En mi camino pasé al lado de un parque y descubrí a un hombre imitando a una oveja. Supuse que estaba loco. Pensé entonces en las ovejas y en lo raro que me hubiera resultado descubrir a una oveja tratando de imitar a un humano. Sentí pena por las ovejas y también, aunque en menor medida, por aquel hombre que -lo supe más tarde- únicamente pretendía no ser invisible.
Hacía bastante calor. La primavera comenzaba a dibujarse en los escaparates y en las sombras que proyectaban en el suelo las siluetas de algunas galerías de la zona vieja. Entré en la administración y aguardé mi turno. Había un hombre bastante alto que había perdido el suyo. En realidad no había perdido el turno sino su número, pero en la administración cada persona es un número y él ya no era ninguno. Me senté en un sillón realmente confortable junto a otros números. Yo era el ciento ochenta y siete. Había también una madre llamada ciento sesenta y dos, y un bebé que no tenía número. Ambos fueron atendidas antes que yo. Al hombre bastante alto que había perdido su número trataban infructuosamente de explicarle el sistema de lista de espera de aquella silenciosa administración. Parecía furioso. Donde ellos veían números él sólo alcanzaba a ver personas. No entendía en qué momento exacto se había vuelto invisible. Resolvieron atenderle de todos modos.
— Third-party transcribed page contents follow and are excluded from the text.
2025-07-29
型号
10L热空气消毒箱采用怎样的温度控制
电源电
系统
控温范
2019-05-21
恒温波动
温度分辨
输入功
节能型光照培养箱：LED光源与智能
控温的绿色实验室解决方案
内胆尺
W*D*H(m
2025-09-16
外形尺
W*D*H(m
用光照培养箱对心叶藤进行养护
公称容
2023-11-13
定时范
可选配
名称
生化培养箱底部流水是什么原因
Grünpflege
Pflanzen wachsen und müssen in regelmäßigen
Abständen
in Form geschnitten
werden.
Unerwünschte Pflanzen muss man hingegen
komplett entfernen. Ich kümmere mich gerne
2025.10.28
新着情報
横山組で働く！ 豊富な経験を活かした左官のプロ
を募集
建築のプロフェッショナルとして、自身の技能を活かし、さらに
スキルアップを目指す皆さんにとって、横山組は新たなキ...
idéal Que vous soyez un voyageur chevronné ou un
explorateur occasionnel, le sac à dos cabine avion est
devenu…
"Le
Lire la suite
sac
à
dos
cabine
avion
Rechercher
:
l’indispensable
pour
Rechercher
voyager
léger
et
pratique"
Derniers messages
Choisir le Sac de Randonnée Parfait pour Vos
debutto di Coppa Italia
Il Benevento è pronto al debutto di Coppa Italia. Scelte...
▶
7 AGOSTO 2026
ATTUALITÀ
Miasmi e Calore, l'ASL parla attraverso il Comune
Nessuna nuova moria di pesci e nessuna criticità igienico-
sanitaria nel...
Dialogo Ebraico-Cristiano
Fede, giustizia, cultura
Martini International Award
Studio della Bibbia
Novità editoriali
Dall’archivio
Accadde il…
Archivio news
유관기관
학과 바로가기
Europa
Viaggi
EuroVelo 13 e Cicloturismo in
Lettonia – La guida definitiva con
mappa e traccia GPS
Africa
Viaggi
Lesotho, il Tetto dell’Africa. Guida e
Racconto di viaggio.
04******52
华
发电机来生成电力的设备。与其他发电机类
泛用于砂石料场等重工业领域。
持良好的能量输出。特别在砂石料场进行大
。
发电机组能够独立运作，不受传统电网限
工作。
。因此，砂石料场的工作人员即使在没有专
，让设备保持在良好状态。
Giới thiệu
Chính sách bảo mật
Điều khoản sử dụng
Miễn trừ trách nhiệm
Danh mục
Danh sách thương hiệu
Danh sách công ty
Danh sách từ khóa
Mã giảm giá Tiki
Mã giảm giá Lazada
Al cabo de un rato me llamaron por mi nombre
 -¡Ciento ochenta y siete!
 -Soy yo, dije, y abandoné mi sillón.
Al salir me despedí educadamente de la chica de información, que estaba sentada muy cerca de la puerta.
-Adiós número uno, le dije.
-Que tenga una buena mañana, ciento ochenta y siete, me respondió.

Regresé a casa un poco triste, en parte porque no dejaban de salir y de llegar trenes y yo no viajaba en ninguno; en parte porque llevaba ya un buen rato dudando de mi visibilidad. Pensé que podría tratarse de un sueño, de modo que me detuve sobresaltado frente al cristal de una lavandería y me miré. Allí estaba yo. Y ellos. Respiré aliviado, puede que incluso un poco orgulloso. Definitivamente no estaba soñando. No hay espejos en mis sueños. Y sospecho que tampoco en los de la estanquera.